Kenya Railways Corporation Chief Executive Philip Mainga confirmed in June that a new SGR passenger-freight integrated timetabling system, developed with technical assistance from China Railway, will be operational by October. "We are moving towards a model where the same infrastructure serves both the commuter and the cargo customer with minimal conflict," Mainga said. "That is the efficiency dividend that justifies the original investment."

The extension of SGR services to Malaba — on the Uganda border — remains the transformative piece. Construction of the Naivasha-Kisumu section is 44 per cent complete, and the government has reaffirmed a 2028 completion target, which would give Uganda, Rwanda, and Burundi seamless rail access to Mombasa and fundamentally alter the economics of East African trade.

Warehousing and Cold Chain Expansion

Private sector logistics investment has followed public infrastructure spending with a lag that is now closing rapidly. Global players including Agility Logistics, Bolore Africa (operating under its Meridian rebranding), and DHL Supply Chain have all expanded their Nairobi and Mombasa footprints in 2026, collectively adding over 180,000 square metres of grade-A warehousing space. The Tatu City and Tilisi industrial parks have absorbed the majority of this new development, with vacancy rates in both parks running below 8 per cent — a landlord's market by any regional standard.

Cold-chain logistics has been a particular growth segment, driven by the horticulture export boom, the expanding SHA-linked pharmaceutical distribution network, and growing domestic demand for chilled food retail. CEMEX Logistics Kenya and Kenya Cold Chain Solutions have both announced capacity expansions exceeding Ksh 3 billion combined, with government support through the Kenya Climate-Smart Agriculture infrastructure grant programme partially funding the agricultural cold-chain nodes.

Challenges: Roads, Corruption, and the Last Mile

Kenya's logistics story has a less flattering chapter that the EABC report also documents: road infrastructure beyond the Northern Corridor remains severely underfunded. The Isiolo-Moyale highway, critical for Ethiopia transit traffic, has deteriorated markedly since the El Nino flooding of 2024, with 62 kilometres of surface now rated impassable for heavy goods vehicles in wet conditions. Kenya National Highways Authority (KeNHA) has confirmed emergency rehabilitation works but funding timelines remain unclear under the constrained 2026 development budget.

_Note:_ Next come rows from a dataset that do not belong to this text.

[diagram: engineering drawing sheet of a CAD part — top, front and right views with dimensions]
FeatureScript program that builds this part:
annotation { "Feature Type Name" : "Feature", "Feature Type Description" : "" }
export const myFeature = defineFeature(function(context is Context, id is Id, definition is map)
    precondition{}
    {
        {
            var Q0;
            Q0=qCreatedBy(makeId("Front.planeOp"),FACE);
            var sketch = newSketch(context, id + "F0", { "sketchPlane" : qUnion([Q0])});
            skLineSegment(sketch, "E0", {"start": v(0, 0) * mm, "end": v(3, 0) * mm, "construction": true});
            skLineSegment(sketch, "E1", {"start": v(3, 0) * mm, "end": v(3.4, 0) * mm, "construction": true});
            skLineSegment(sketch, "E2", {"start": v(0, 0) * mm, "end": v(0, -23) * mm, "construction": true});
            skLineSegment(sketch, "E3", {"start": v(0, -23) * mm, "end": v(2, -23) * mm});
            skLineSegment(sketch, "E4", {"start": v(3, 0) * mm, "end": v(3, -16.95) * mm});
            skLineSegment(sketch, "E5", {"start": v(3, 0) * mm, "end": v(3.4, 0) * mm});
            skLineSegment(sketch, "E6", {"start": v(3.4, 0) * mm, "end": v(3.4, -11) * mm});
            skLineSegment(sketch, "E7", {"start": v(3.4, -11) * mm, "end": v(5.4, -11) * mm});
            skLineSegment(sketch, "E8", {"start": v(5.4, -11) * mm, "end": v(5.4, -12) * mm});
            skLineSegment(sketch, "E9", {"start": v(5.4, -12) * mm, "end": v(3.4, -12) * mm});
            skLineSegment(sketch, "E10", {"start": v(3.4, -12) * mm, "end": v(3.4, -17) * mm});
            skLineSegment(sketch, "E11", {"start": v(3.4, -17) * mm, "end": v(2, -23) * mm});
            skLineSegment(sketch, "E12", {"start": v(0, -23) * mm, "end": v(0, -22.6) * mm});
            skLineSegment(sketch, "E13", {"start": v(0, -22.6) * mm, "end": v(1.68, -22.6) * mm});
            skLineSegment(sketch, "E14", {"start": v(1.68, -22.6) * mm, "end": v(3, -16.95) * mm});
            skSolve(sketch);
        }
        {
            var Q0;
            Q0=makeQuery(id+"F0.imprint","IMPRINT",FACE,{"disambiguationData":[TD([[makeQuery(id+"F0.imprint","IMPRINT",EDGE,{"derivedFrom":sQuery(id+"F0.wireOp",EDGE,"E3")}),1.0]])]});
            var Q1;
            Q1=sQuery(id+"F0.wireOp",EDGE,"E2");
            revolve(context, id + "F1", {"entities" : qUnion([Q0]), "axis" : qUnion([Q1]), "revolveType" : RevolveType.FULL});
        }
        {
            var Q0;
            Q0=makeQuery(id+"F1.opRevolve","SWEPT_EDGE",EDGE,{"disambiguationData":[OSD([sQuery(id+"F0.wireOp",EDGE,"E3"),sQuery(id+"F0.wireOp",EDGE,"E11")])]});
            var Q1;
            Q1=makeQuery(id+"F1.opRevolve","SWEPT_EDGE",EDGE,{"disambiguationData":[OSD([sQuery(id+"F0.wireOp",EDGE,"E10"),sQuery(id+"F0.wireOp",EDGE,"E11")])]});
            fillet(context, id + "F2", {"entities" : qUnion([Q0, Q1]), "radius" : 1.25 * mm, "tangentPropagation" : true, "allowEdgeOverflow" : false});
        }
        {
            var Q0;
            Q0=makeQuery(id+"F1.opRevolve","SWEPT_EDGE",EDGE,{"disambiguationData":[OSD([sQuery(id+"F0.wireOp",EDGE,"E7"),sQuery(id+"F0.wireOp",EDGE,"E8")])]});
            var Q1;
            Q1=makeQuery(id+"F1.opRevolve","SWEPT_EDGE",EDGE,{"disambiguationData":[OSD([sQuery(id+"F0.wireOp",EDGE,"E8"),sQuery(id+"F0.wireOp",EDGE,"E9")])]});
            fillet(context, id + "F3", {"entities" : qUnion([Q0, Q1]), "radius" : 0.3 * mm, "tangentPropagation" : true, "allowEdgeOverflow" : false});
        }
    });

Corruption at road weighbridges and police checkpoints continues to add an informal tax estimated by the Kenya Transport Association at between Ksh 3,000 and Ksh 8,000 per long-haul journey — a levy that falls disproportionately on smaller transporters and inflates consumer prices. The Directorate of Criminal Investigations launched Operation Clean Corridor in March, with mixed early results.

These caveats notwithstanding, the overall trajectory is clear. Kenya's logistics sector is operating at the scale and sophistication of a genuine regional hub, and the 22 per cent growth figure suggests the market is still far from saturation. For a country eyeing its position as it approaches the 2028 Los Angeles Olympic year — a moment of heightened global visibility — the efficiency of its supply chains is as much a soft-power story as a commercial one.